A lawyer, Justice Abdulai, has filed a review urging the Supreme Court to set aside its judgment that gave Deputy Speakers presiding over proceedings in Parliament the right to vote and be part of the quorum for decision making in the House.

Mr Abdulai, who was the plaintiff in the suit, is of the view that the court committed certain errors of law in its March 9, 2022 decision which “led to a grave miscarriage of justice on the people of the Republic of Ghana.”

Judgment

In a unanimous decision on March 9, 2022, a seven-member panel of the apex court held that a Deputy Speaker of Parliament presiding over proceedings in the House has the right to vote on matters for determination, and also be counted as part of the quorum for decision-making.

Consequently, it ruled as valid the passage of the 2022 budget by Parliament on November 30, 2021 during which the First Deputy Speaker, Mr Joseph Osei-Owusu, who was presiding, counted himself as part of the quorum that made that decision.

Also, the Supreme Court declared as unconstitutional, Order 109 (3) of the Standing Orders of Parliament which barred a Deputy Speaker, who is presiding over proceedings, from voting on any issue for determination.

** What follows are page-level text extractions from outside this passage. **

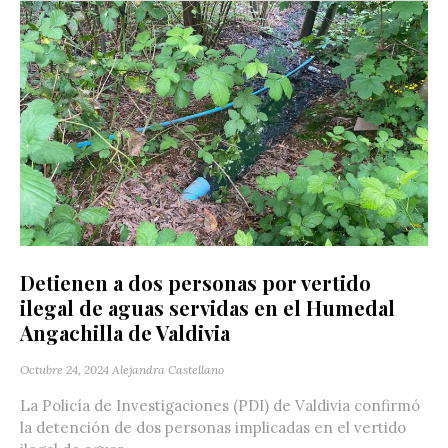
Detienen a dos personas por vertido
ilegal de aguas servidas en el Humedal
Angachilla de Valdivia
Octubre 24, 2024
Alejandra Castellano
La Policía de Investigaciones (PDI) de Valdivia confirmó
la detención de dos personas implicadas en el vertido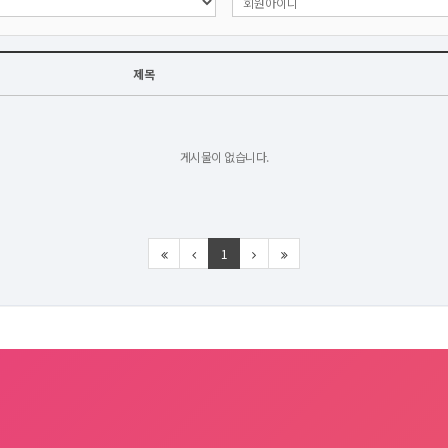
제목
게시물이 없습니다.
1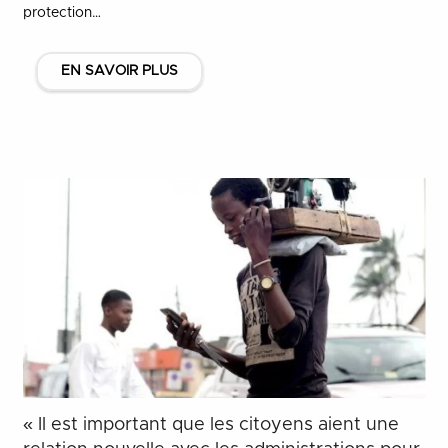
protection…
EN SAVOIR PLUS
« Il est important que les citoyens aient une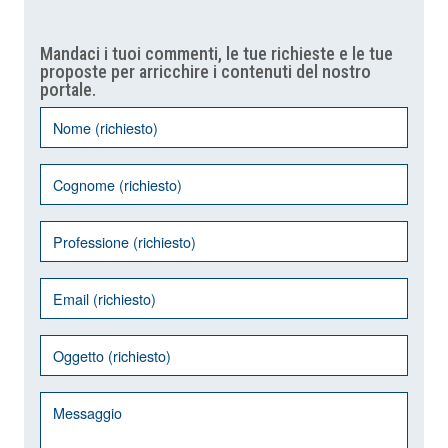
Mandaci i tuoi commenti, le tue richieste e le tue
proposte per arricchire i contenuti del nostro
portale.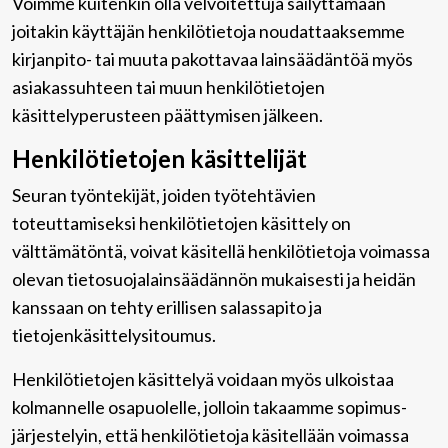
Voimme kuitenkin olla velvoitettuja säilyttämään
joitakin käyttäjän henkilötietoja noudattaaksemme
kirjanpito- tai muuta pakottavaa lainsäädäntöä myös
asiakassuhteen tai muun henkilötietojen
käsittelyperusteen päättymisen jälkeen.
Henkilötietojen käsittelijät
Seuran työntekijät, joiden työtehtävien
toteuttamiseksi henkilötietojen käsittely on
välttämätöntä, voivat käsitellä henkilötietoja voimassa
olevan tietosuojalainsäädännön mukaisesti ja heidän
kanssaan on tehty erillisen salassapito ja
tietojenkäsittelysitoumus.
Henkilötietojen käsittelyä voidaan myös ulkoistaa
kolmannelle osapuolelle, jolloin takaamme sopimus-
järjestelyin, että henkilötietoja käsitellään voimassa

It was the considered view of the court that Deputy Speakers were Members of Parliament (MPs) elected as representatives of constituencies, and, therefore, causing them to lose their casting vote would amount to disenfranchising their constituents in Parliament.

It held that whereas Article 102 prevented any person presiding, either Speaker or Deputy Speaker, from being part of the quorum for business of the House, Article 104(1) prevented only the person elected as Speaker and not the Deputies from forming part of that quorum.

Reasons for review

In his review application, Mr Abdulai is of the contention that the court failed to fully take into consideration Articles 295(2) and 297 (h) of the 1992 Constitution in its judgment.

Article 295 (2) stipulates that any reference to an office holder, “shall, unless the context otherwise requires” include anybody acting or “performing the function of that office”, while Article 297(h) provides that powers allowing a public officer to do something or in relation to him also apply to “ his successors in office and all his deputies or other assistants.”

Based on the above constitutional provisions, the applicant is of the view that since the Speaker is barred from voting and being part of the quorum, his Deputies are also disqualified from doing same.

Mr Abdulai also argues that the court failed to fully appreciate the saving clause “except as otherwise provided in this constitution” in Article 104 (1) of the 1992 Constitution, the provision which the court interpreted to mean Deputy Speakers presiding over proceedings can vote and be part of the quorum for decision.

It is his contention that the court should have applied the saving clause in Article 104(1) to Article 102 of the 1992 Constitution and concluded that Deputy Speakers when presiding cannot be part of the quorum for decision making.

Again, he contends that the 1992 Constitution did not expressly make provision for a Deputy Speaker to vote or be part of a quorum when presiding over proceedings in Parliament.

In view of that he is arguing that it was wrong for the court to have struck out Order 109 (3) of the Standing Orders of Parliament as unconstitutional, when Article 298 of the 1992 constitution stipulates that Parliament can, without breaching the constitution, make laws to fill gaps in the constitution.